Career highlights and awards
- Gold Glove Award (1972);

= Doug Griffin =

American baseball player (1947–2016)

Douglas Lee Griffin (June 4, 1947 – July 27, 2016) was an American professional baseball second baseman who played for the California Angels and Boston Red Sox of Major League Baseball (MLB).

==Early life==
Griffin played high school baseball at El Monte High School in California, graduating in 1965, where he achieved All-Pacific League, All-Valley, and All-California Interscholastic Federation honors. He also lettered in basketball, football and track.

==Professional career==
Griffin was drafted in the 21st round of the 1965 Major League Baseball draft by the California Angels, and played in their minor league organization until his call-up in 1970. After 18 games with the Angels, in which he hit .127 with four RBI in 62 games, he was traded to the Red Sox in a six-player trade that sent popular outfielder Tony Conigliaro to the Angels. Griffin was the Red Sox' regular second baseman from 1971 until mid-1975. He was not a particularly good hitter, posting modest batting averages with few walks and very little power, but instead he was an excellent fielder, winning a Gold Glove Award in 1972.

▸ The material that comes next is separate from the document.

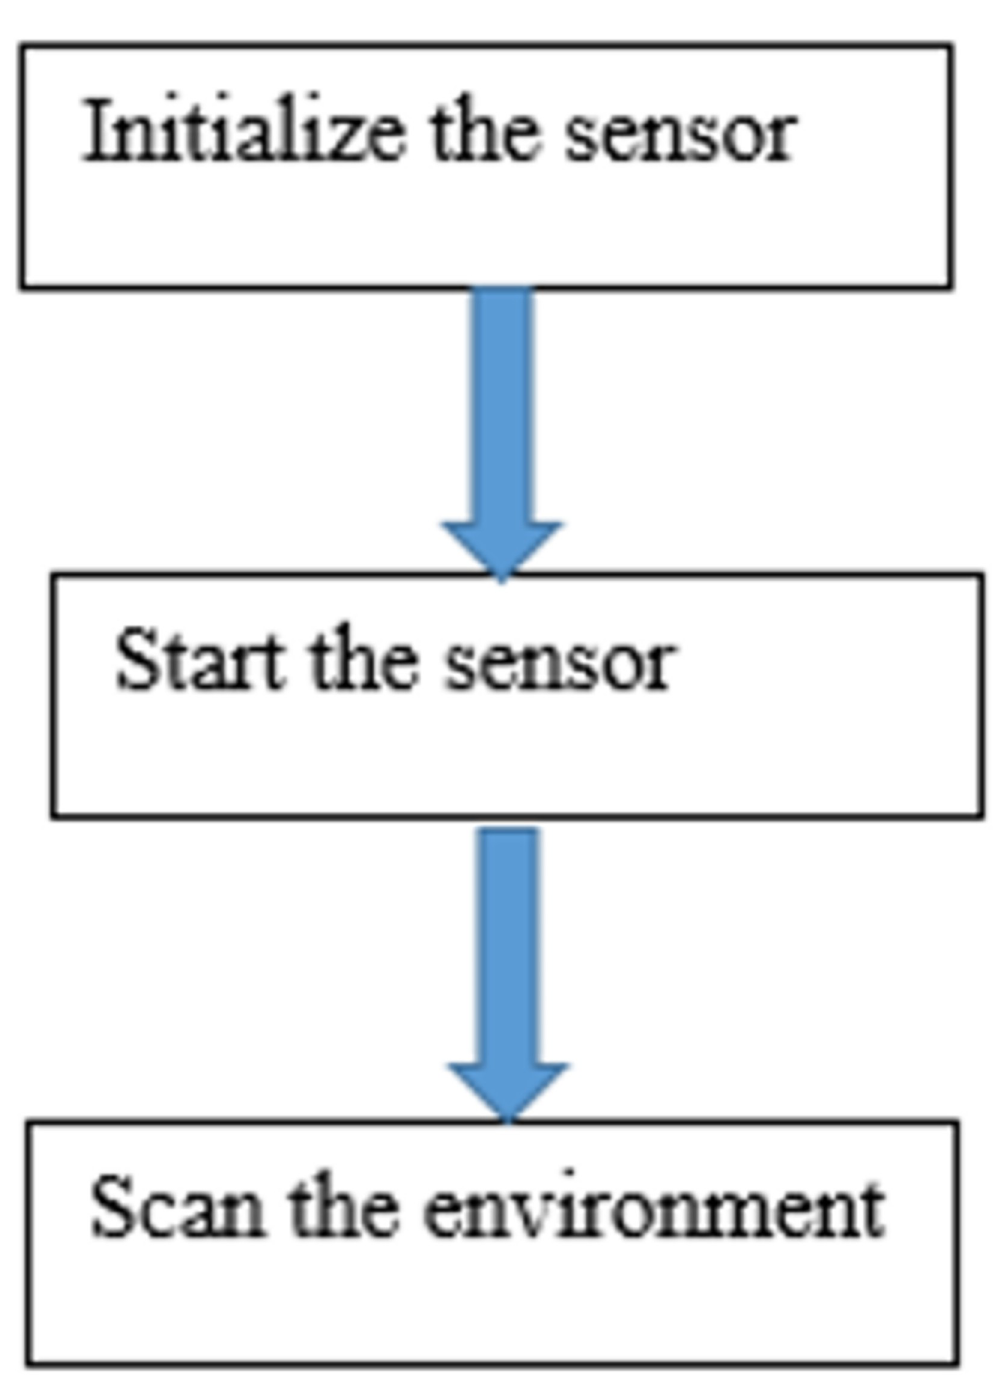
Fig 18. The sensor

In June 1975, the Red Sox acquired veteran second baseman Denny Doyle from the Angels, and for the rest of the season, the left-handed-hitting Doyle was the Red Sox's primary second baseman, with the right-handed-hitting Griffin starting only against left-handed pitchers. Griffin did not appear in the American League Championship Series against the Oakland Athletics, and made only one brief appearance in the World Series against the Cincinnati Reds.

Griffin suffered numerous injuries during his professional career. On April 30, 1974, Griffin was beaned by a Nolan Ryan fastball, knocking him unconscious. The beaning left him with a concussion and temporary hearing loss. On August 30, 1975, he was beaned again, this time by Oakland's Dick Bosman. Griffin experienced hearing and equilibrium problems, but recovered very quickly. This time he had been wearing an ear flap with his protective helmet. Griffin played only sparingly in 1976, and was released after playing in only five games in 1977.

==Later life==
After baseball, Griffin worked in construction. First with his father in the 1970s, and later for Buddy LeRoux in the 1980s.

On July 27, 2016, Griffin died after a long illness.